The film starts with them at their college graduation day in 1969, where they vow to always stick together and be there for each other. Well, time passes and they grow apart as their lives take off in separate directions. Then, when the fourth member of their college clique (played in a cameo by Stockard Channing) kills herself because her tycoon husband left her for a younger woman (none other than Heather Locklear), the three women see they are all in the same situation and decide to form "The First Wives Club."

At first, they don't know what to do. All they know is that they don't want revenge, they want justice. This point is pounded home several times during the film so the audience knows these women aren't out just to get even for their own smug self satisfaction. That would put them on the level with their slimy ex-husbands, making them no better.

Justice, on the other hand, is something entire different. With the plan they concoct and execute in precision detail using every resource they have (including an interior designer played by Bronson Pinchot and an elderly socialite who was left by four different husbands, played by two-time Academy Award winner Maggie Smith), they give their husbands what they deserve and also pave the way for the protection of other women in their predicament.

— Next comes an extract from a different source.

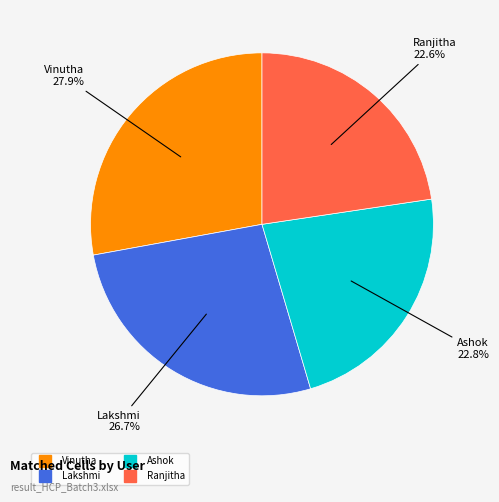

Count the number of slices in the pie.

4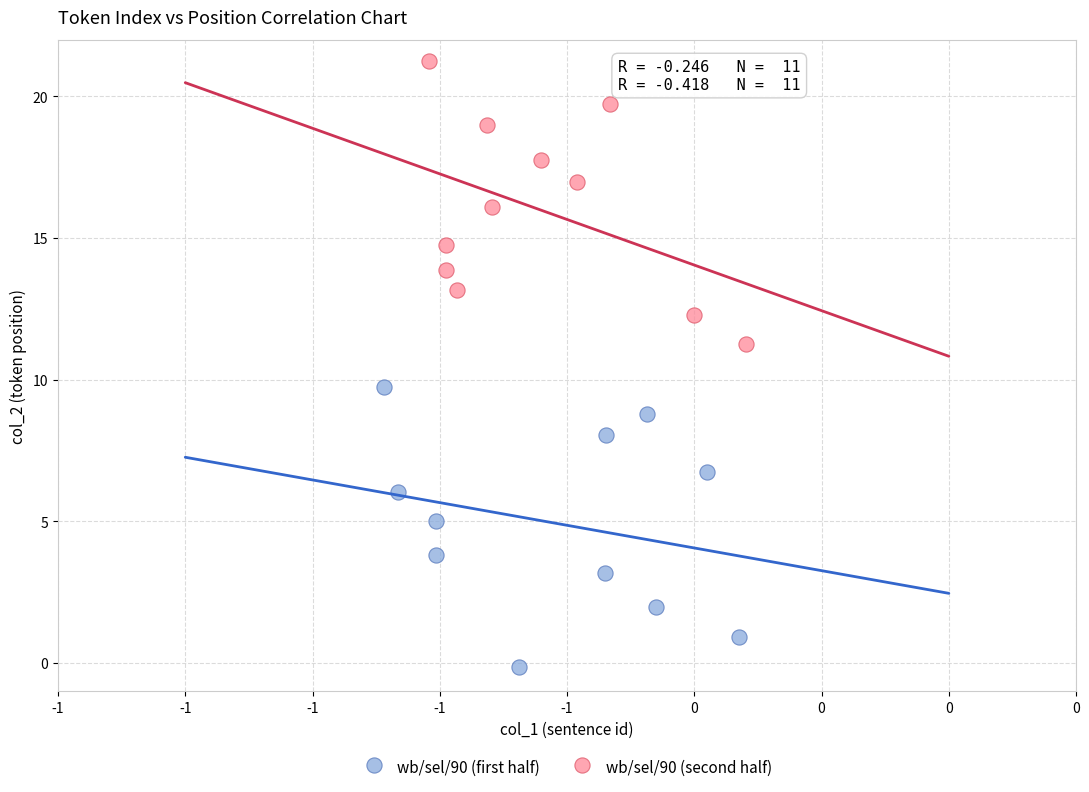

Which series has the largest Y range (max minus min)?

wb/sel/90 (second half)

Midler, Hawn and Keaton make a surprisingly strong comedy trio. They are given all the support they need by Dan Hedaya, Victor Garber, and Stephen Collins as their ex-husbands. The film portrays the men as confused, middle-age crazies who are so insecure, they have to fall into the arms of young bimbos (played with air-headed relish by Sarah Jessica Parker and Elizabeth Berkley of "Showgirls") in order to feel good about themselves. The real key to the film is that the women always have the power, whether young or old. The men may have the big offices, but they are always under the thumb of their women, bimbos or not.

The film is quick to point out that the older women are intellectually and emotionally superior to those who take their places. The cat fights between the older and younger generations are never so good as when Midler sees Parker in the mall trying on a skin-tight black dress and says, "Oh, I see the bulimia is paying off."

"The First Wives Club" is filled with such comic moments that play off the eternal jokes associated with young vs. old, maturity vs. youth. In the end, the maturity wins out as it should, but not without a fight. And the fight is what is so much fun to watch.